Looking for faster solution? Here you go!

def find_one_using_hash_map(array)
  map = {}
  dup = nil
  array.each do |v|
    map[v] = (map[v] || 0 ) + 1

    if map[v] > 1
      dup = v
      break
    end
  end

  return dup
end

It's linear, O(n), but now needs to manage multiple lines-of-code, needs test cases, etc.

If you need an even faster solution, maybe try C instead.

And here is the gist comparing different solutions: https://gist.github.com/naveed-ahmad/8f0b926ffccf5fbd206a1cc58ce9743e

Simply find the first instance where the index of the object (counting from the left) does not equal the index of the object (counting from the right).

arr.detect {|e| arr.rindex(e) != arr.index(e) }

If there are no duplicates, the return value will be nil.

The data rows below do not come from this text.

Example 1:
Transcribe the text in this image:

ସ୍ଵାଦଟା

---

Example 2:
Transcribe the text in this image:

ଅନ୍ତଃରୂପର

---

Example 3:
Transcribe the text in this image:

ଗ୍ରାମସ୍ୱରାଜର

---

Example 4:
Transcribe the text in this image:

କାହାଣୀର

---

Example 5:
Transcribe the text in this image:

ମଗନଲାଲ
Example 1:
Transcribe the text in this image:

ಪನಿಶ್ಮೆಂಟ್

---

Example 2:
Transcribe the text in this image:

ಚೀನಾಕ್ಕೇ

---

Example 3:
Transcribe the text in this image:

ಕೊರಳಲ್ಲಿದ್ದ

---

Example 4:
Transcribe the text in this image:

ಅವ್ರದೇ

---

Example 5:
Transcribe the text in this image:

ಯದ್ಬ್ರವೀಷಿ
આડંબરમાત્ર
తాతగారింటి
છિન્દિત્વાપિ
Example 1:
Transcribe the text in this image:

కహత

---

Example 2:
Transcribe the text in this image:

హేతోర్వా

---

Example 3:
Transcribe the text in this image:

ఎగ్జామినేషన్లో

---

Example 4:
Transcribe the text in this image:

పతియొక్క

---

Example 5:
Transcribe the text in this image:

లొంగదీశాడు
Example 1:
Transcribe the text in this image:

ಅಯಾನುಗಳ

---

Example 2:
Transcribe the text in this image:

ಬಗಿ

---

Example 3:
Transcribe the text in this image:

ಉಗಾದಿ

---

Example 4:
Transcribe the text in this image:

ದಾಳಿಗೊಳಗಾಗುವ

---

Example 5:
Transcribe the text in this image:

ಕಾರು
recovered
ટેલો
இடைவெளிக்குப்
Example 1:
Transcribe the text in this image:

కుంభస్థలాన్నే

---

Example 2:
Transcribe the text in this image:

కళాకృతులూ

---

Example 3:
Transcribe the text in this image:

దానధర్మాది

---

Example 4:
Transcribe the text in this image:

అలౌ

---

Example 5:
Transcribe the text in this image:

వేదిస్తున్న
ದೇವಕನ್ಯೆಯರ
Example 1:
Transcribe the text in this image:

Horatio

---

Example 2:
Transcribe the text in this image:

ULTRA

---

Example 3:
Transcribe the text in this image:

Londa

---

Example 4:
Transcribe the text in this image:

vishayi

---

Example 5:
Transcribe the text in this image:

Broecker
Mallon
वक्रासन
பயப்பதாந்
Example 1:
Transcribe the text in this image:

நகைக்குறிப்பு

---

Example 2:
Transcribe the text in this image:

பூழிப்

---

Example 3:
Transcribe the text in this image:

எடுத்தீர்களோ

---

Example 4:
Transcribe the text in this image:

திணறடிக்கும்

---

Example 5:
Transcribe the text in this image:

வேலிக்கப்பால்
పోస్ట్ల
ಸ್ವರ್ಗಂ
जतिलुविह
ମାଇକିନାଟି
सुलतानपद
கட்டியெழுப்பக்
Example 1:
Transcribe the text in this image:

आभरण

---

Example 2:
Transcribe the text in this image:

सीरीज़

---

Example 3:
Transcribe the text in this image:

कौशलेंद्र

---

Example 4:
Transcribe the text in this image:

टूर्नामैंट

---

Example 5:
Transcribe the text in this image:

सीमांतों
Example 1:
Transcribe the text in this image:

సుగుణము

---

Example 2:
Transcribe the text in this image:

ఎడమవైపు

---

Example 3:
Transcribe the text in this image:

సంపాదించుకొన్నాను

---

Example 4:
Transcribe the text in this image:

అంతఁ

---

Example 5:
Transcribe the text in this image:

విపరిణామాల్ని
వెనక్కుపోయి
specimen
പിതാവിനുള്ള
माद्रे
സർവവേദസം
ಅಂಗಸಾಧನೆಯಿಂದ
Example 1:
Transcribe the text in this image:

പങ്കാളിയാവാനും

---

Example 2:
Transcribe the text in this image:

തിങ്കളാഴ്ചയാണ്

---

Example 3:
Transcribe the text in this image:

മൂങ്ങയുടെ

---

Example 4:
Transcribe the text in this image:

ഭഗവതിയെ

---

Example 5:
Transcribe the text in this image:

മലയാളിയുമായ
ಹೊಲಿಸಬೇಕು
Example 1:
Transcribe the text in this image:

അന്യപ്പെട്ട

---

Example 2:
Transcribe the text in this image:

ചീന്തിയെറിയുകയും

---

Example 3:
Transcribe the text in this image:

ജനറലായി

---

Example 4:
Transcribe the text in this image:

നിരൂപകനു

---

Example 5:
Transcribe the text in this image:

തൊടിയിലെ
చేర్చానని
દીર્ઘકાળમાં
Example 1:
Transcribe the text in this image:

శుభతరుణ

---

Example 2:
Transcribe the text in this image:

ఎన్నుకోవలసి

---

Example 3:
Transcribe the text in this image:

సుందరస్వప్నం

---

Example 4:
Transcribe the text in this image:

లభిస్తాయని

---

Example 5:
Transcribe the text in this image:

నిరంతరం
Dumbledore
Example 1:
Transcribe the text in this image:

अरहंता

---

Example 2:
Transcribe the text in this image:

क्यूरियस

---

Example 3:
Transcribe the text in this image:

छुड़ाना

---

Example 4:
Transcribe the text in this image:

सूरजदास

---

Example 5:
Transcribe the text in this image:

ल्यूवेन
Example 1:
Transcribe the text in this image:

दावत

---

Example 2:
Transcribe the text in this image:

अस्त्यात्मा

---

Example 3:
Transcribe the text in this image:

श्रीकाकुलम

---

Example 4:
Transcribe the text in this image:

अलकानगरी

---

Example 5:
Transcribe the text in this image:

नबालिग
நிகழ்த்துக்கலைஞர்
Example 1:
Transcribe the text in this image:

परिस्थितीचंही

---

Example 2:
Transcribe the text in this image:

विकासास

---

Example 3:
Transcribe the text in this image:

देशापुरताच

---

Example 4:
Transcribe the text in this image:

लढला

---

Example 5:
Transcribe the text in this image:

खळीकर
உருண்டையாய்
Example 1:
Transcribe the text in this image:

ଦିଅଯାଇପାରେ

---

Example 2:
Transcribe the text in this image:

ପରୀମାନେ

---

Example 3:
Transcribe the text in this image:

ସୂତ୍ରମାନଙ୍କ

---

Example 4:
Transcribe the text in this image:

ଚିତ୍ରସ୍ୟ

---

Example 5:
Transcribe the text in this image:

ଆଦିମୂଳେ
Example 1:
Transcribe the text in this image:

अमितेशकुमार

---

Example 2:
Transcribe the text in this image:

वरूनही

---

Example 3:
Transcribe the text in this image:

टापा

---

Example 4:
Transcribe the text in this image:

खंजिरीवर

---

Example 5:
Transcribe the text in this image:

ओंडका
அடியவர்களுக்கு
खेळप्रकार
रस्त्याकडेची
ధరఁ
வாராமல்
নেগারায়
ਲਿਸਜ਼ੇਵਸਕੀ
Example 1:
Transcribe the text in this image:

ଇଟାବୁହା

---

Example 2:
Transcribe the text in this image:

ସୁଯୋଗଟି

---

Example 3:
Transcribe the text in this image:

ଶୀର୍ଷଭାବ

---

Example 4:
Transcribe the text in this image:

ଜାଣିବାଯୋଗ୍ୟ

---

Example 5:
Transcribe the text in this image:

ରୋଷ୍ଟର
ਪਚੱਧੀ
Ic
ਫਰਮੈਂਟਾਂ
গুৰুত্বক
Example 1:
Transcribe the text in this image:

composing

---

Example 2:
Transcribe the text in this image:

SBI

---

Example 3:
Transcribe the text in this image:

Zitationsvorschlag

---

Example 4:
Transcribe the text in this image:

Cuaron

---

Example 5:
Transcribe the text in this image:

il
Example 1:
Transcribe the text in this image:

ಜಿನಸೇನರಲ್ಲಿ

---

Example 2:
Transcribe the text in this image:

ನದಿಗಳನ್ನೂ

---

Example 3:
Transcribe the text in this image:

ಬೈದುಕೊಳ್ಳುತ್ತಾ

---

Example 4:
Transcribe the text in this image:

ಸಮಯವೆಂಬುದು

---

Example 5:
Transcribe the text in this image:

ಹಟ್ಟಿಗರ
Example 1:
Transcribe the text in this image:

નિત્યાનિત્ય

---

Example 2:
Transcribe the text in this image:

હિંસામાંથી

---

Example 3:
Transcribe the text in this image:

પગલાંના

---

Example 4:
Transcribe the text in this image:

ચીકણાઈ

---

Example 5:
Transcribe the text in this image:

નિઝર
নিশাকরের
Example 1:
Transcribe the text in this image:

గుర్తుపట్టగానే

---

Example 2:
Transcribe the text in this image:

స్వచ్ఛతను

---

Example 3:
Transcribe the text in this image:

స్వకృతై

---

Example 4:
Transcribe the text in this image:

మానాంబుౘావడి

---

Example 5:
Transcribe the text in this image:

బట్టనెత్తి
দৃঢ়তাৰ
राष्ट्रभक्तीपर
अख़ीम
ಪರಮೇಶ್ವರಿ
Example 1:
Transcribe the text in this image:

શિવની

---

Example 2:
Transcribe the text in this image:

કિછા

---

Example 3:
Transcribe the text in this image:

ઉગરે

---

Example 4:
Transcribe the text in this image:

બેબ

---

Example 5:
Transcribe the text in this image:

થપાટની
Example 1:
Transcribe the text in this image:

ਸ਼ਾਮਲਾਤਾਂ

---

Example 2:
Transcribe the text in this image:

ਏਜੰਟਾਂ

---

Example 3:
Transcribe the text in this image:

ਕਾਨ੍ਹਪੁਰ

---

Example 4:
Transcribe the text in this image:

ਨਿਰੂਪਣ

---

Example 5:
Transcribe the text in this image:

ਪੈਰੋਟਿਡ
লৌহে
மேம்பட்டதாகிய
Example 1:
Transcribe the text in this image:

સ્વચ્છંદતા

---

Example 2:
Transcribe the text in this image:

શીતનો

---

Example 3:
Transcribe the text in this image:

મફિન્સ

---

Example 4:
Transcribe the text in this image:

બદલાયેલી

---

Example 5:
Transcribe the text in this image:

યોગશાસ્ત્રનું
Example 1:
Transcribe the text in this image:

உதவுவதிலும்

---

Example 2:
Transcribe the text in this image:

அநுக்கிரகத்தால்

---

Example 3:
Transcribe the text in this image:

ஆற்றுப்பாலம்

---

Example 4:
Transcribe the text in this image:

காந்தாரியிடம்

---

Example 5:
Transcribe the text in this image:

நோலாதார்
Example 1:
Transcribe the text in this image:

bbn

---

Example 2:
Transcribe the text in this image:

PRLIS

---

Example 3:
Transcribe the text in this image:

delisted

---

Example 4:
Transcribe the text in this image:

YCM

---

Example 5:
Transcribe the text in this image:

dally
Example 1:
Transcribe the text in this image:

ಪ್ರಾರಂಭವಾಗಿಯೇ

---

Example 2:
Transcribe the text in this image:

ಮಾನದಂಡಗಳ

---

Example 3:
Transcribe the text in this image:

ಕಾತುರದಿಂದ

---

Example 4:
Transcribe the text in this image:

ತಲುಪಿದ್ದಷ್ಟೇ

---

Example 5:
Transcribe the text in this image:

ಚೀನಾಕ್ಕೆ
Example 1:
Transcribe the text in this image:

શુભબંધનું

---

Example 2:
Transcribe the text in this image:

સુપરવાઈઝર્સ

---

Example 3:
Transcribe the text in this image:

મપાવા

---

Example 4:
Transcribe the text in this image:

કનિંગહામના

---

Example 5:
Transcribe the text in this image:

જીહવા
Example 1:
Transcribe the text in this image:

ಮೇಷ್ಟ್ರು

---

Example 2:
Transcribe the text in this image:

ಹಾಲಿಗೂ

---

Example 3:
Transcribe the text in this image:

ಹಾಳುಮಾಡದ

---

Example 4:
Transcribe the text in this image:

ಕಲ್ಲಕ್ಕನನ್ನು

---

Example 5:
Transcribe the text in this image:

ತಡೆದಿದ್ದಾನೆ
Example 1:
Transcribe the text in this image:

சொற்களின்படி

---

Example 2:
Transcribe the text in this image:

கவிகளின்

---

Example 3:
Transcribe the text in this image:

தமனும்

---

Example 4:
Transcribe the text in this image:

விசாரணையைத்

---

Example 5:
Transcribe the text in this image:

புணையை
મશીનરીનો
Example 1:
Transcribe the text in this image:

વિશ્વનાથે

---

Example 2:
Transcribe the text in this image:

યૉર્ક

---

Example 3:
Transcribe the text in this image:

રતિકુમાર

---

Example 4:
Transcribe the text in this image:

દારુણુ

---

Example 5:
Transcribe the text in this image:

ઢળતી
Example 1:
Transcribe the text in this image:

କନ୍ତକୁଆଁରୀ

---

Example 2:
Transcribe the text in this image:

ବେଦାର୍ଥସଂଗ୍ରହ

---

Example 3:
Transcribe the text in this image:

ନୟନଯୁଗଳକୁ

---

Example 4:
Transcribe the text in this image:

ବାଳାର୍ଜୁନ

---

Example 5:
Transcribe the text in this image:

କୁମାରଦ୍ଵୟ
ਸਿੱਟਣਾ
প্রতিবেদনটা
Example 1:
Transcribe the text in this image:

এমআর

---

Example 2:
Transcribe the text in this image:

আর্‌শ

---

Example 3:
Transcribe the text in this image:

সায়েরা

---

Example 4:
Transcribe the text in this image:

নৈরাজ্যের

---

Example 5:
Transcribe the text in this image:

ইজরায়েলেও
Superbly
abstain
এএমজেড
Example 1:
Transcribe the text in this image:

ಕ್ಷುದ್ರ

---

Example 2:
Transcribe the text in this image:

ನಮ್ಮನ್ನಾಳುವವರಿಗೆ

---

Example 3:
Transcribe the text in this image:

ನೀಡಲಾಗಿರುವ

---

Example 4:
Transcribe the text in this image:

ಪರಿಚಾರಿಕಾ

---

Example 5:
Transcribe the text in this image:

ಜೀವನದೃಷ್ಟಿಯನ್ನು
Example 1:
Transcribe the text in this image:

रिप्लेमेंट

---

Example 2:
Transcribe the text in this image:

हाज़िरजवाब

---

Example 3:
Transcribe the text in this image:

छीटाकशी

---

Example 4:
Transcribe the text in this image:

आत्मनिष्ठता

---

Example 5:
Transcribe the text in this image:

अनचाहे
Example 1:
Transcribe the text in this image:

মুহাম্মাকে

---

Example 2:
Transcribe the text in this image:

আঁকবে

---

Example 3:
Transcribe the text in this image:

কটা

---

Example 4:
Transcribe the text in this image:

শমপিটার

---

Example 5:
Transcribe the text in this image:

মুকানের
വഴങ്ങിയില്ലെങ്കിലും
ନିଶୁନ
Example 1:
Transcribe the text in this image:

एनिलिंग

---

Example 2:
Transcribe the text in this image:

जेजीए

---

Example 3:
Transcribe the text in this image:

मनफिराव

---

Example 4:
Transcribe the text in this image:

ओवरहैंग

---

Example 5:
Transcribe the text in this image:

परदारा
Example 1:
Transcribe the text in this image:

I believe this is the fastest solution posted in the thread so far, as well, since it doesn't rely on the creation of additional objects, and #index and #rindex are implemented in C. The big-O runtime is N^2 and thus slower than Sergio's, but the wall time could be much faster due to the the fact that the "slow" parts run in C.

You can do this in a few ways, with the first option being the fastest:

ary = ["A", "B", "C", "B", "A"]

ary.group_by{ |e| e }.select { |k, v| v.size > 1 }.map(&:first)

ary.sort.chunk{ |e| e }.select { |e, chunk| chunk.size > 1 }.map(&:first)

And a O(N^2) option (i.e. less efficient):

ary.select{ |e| ary.count(e) > 1 }.uniq